Imagine being in a work appraisal and, discussing your potential for promotion, a colleague says this about you. "She says she can't understand why she's not been given a job, and neither can I. This woman is intelligent, she's successful in her own right, she's strong-willed, she's determined and dogged". So far, so good. "She's sexy, she has everything." Hang on. That can't be right, can it? And yet, that is exactly what Tom Watson, Labour MP said about his fellow MP and Murdoch interrogator on the Culture, Media and Sport Committee, Louise Mensch this week. He was not in a work appraisal as such; in fact, he was speaking in the rather more public forum of the London radio station LBC, but still – since when was it appropriate for male politicians to call their female counterparts "sexy"?
Watson might defend himself by pointing out that Mensch has occasionally displayed a somewhat muddle-headed attitude towards the importance of image in politics. A spread in GQ this month features the Conservative MP for Corby posing in a leather skirt and "Thatcher-style" pussy-bow blouse, while in a broadsheet interview a few months ago all talk of policy was washed away in a froth of facelift chat. Ill-judged they might be, but these odd media appearances should hardly be taken as a come-on for out-and-out sexist remarks.

(Dataset entries)
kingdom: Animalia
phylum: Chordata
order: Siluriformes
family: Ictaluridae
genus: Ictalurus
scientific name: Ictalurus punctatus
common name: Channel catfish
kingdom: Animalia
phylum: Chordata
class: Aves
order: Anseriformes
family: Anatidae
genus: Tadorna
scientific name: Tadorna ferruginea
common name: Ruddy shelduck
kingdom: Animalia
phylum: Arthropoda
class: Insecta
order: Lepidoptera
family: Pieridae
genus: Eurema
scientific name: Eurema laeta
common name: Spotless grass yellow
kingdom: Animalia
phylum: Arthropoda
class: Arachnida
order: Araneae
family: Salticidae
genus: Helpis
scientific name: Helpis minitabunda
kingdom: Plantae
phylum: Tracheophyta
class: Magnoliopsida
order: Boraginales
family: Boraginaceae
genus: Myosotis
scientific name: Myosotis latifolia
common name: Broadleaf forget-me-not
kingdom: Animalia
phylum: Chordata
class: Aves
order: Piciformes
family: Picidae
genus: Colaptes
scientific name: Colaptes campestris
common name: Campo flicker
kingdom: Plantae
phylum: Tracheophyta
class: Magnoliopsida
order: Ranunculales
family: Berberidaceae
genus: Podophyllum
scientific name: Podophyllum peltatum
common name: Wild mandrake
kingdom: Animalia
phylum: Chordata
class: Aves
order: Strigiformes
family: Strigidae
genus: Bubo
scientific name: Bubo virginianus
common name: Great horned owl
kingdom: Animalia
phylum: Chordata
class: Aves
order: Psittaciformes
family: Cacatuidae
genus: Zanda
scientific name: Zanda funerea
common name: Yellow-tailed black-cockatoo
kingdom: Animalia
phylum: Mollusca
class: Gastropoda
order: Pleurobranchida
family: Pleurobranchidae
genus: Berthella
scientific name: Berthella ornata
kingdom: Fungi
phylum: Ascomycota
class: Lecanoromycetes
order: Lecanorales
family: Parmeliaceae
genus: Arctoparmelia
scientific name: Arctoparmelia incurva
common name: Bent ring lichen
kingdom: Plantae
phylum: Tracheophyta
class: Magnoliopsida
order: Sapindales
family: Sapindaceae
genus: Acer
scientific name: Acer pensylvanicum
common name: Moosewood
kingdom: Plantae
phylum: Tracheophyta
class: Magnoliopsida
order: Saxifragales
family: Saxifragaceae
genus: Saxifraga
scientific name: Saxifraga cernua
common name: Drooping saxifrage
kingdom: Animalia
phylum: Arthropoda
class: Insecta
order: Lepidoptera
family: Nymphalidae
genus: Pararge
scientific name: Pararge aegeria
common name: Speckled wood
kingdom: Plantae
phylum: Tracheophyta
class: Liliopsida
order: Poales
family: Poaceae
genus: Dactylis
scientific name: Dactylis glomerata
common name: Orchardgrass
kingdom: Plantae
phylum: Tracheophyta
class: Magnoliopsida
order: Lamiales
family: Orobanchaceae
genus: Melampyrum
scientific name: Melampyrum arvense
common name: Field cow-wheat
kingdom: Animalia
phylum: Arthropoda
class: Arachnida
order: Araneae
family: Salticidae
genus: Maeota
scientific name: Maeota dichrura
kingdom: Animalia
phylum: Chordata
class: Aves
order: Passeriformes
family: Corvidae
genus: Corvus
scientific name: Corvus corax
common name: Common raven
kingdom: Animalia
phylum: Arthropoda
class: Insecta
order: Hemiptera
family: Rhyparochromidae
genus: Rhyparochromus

▶ REQUESTS:
**1.** From the piece on Tom Watson's remarks about Louise Mensch, reproduce the text between "Watson might defend" and "out-and-out sexist remarks.", inclusive.
**2.** Carry on the piece about Tom Watson calling Louise Mensch "sexy," starting right after its final sentence.

▶ EXERCISE RESULTS:
**1.**
Watson might defend himself by pointing out that Mensch has occasionally displayed a somewhat muddle-headed attitude towards the importance of image in politics. A spread in GQ this month features the Conservative MP for Corby posing in a leather skirt and "Thatcher-style" pussy-bow blouse, while in a broadsheet interview a few months ago all talk of policy was washed away in a froth of facelift chat. Ill-judged they might be, but these odd media appearances should hardly be taken as a come-on for out-and-out sexist remarks.

**2.**
The word reared its ugly head again this week, this time in relation to Margaret Thatcher. Speaking about the wardrobe of Britain's first female Prime Minister – for what else, really, is there to talk about? – the designer for The Iron Lady, Jane Law, opined: "Once she got the hang of it [fashion], there was no stopping her. Then people decided she was sexy, and she became rather attractive."
Now, take another piece of image assessment, also published this week – an open letter to Ed Miliband, by his one-time adviser and Labour peer, Maurice Glasman, in the New Statesman. "He is going to have to be both insurgent and establishment, conservative and radical, democratic and competent, patriotic and internationalist". Not sexy? And what about pussy-bow blouses? Should Ed wear more of them, perhaps?
Of course, there are no such trivialities in the article. And that is because it would be absurd to talk about politicians, the men and women who run the country, in terms of their sexiness, wouldn't it? In most workplaces, in fact, that kind of talk would get you sacked on the spot. How long before the chauvinistic corridors of power catch up?
* Sherlock horror! For most of the audience, the first in the new series of Sherlock last weekend was beyond reproach – slick, cerebral and enormously enjoyable. Nevertheless, some 102 people out of the 9.5 million who watched the detective yarn have seen fit to complain about the fact that Irene Adler (played by Lara Pulver) was naked – but for a pair of diamond earrings and red lipstick – in her first scene with Sherlock Holmes.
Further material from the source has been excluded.